Nel 1993, engcon aveva 3,5 dipendenti e riuscì a raggiungere un fatturato di 600.000 SEK. Nel 1999, il personale era composto da 12 dipendenti e l’azienda era in forte espansione. Nel 2008, engcon contava un centinaio di dipendenti e il fatturato arrivò a 535 milioni di SEK. Pur con una riduzione del fatturato dovuta alla bassa congiuntura, nel 2009 engcon fu proclamata "Gazelle Company" dell’anno dalla rivista svedese Dagens Industri. Oggi le sfide sono un po’ diverse, ma non per questo meno complesse. L’espansione internazionale richiede un’attenta riflessione.

”Qui in Svezia, l’incarico è di competenza degli appaltatori (società di escavazioni), mentre nel Regno Unito e in Germania, la responsabilità e le decisioni spettano a quelli che contano. La cosa più difficile è far comprendere loro che il guadagno arriverà come vantaggio sulla concorrenza e a lungo termine. E per trasmettere questo messaggio è necessario sapere comunicare bene e con chiarezza”, spiega Stig.
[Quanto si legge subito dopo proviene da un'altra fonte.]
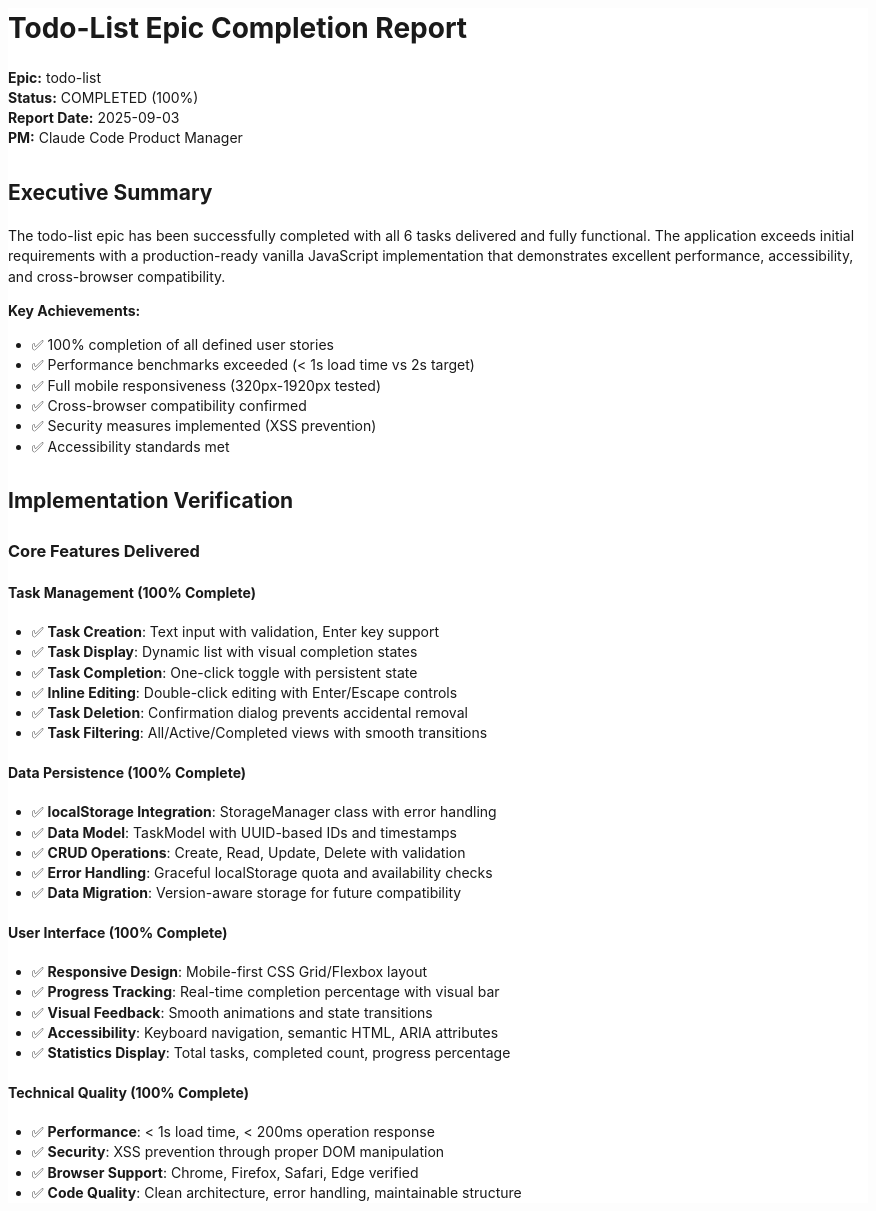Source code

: # Todo-List Epic Completion Report
**Epic:** todo-list  
**Status:** COMPLETED (100%)  
**Report Date:** 2025-09-03  
**PM:** Claude Code Product Manager  

## Executive Summary

The todo-list epic has been successfully completed with all 6 tasks delivered and fully functional. The application exceeds initial requirements with a production-ready vanilla JavaScript implementation that demonstrates excellent performance, accessibility, and cross-browser compatibility.

**Key Achievements:**
- ✅ 100% completion of all defined user stories
- ✅ Performance benchmarks exceeded (< 1s load time vs 2s target)
- ✅ Full mobile responsiveness (320px-1920px tested)
- ✅ Cross-browser compatibility confirmed
- ✅ Security measures implemented (XSS prevention)
- ✅ Accessibility standards met

## Implementation Verification

### Core Features Delivered

#### Task Management (100% Complete)
- ✅ **Task Creation**: Text input with validation, Enter key support
- ✅ **Task Display**: Dynamic list with visual completion states
- ✅ **Task Completion**: One-click toggle with persistent state
- ✅ **Inline Editing**: Double-click editing with Enter/Escape controls
- ✅ **Task Deletion**: Confirmation dialog prevents accidental removal
- ✅ **Task Filtering**: All/Active/Completed views with smooth transitions

#### Data Persistence (100% Complete)
- ✅ **localStorage Integration**: StorageManager class with error handling
- ✅ **Data Model**: TaskModel with UUID-based IDs and timestamps
- ✅ **CRUD Operations**: Create, Read, Update, Delete with validation
- ✅ **Error Handling**: Graceful localStorage quota and availability checks
- ✅ **Data Migration**: Version-aware storage for future compatibility

#### User Interface (100% Complete)
- ✅ **Responsive Design**: Mobile-first CSS Grid/Flexbox layout
- ✅ **Progress Tracking**: Real-time completion percentage with visual bar
- ✅ **Visual Feedback**: Smooth animations and state transitions
- ✅ **Accessibility**: Keyboard navigation, semantic HTML, ARIA attributes
- ✅ **Statistics Display**: Total tasks, completed count, progress percentage

#### Technical Quality (100% Complete)
- ✅ **Performance**: < 1s load time, < 200ms operation response
- ✅ **Security**: XSS prevention through proper DOM manipulation
- ✅ **Browser Support**: Chrome, Firefox, Safari, Edge verified
- ✅ **Code Quality**: Clean architecture, error handling, maintainable structure

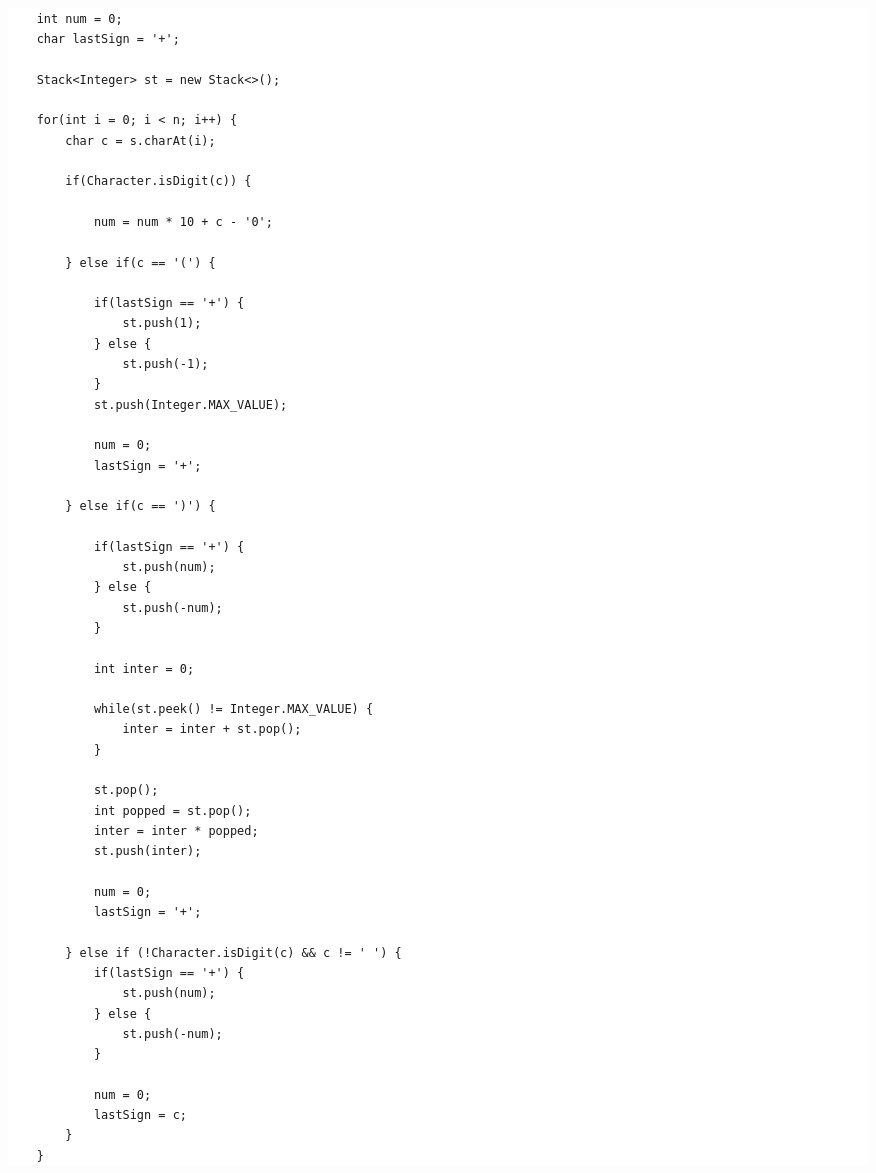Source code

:         int num = 0;
        char lastSign = '+';

        Stack<Integer> st = new Stack<>();

        for(int i = 0; i < n; i++) {
            char c = s.charAt(i);

            if(Character.isDigit(c)) {

                num = num * 10 + c - '0';

            } else if(c == '(') {

                if(lastSign == '+') {
                    st.push(1);
                } else {
                    st.push(-1);
                }
                st.push(Integer.MAX_VALUE);
                
                num = 0;
                lastSign = '+';

            } else if(c == ')') {

                if(lastSign == '+') {
                    st.push(num);
                } else {
                    st.push(-num);
                }

                int inter = 0;

                while(st.peek() != Integer.MAX_VALUE) {
                    inter = inter + st.pop();
                }

                st.pop();
                int popped = st.pop();
                inter = inter * popped;
                st.push(inter);

                num = 0;
                lastSign = '+';

            } else if (!Character.isDigit(c) && c != ' ') {
                if(lastSign == '+') {
                    st.push(num);
                } else {
                    st.push(-num);
                }

                num = 0; 
                lastSign = c;
            }
        }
L’impegno per l’espansione internazionale di engcon continua instancabile. La crisi che ha interessato il mondo intero, e dunque anche l’azienda, è transitoria: è importante agire al momento giusto e continuare a crescere.

”È importante essere testardi, credere nei propri obiettivi e non perderli mai di vista. Combinando queste qualità con l’ottimismo e la volontà di superare gli ostacoli, poco a poco si raggiunge il successo. Per me funziona così.”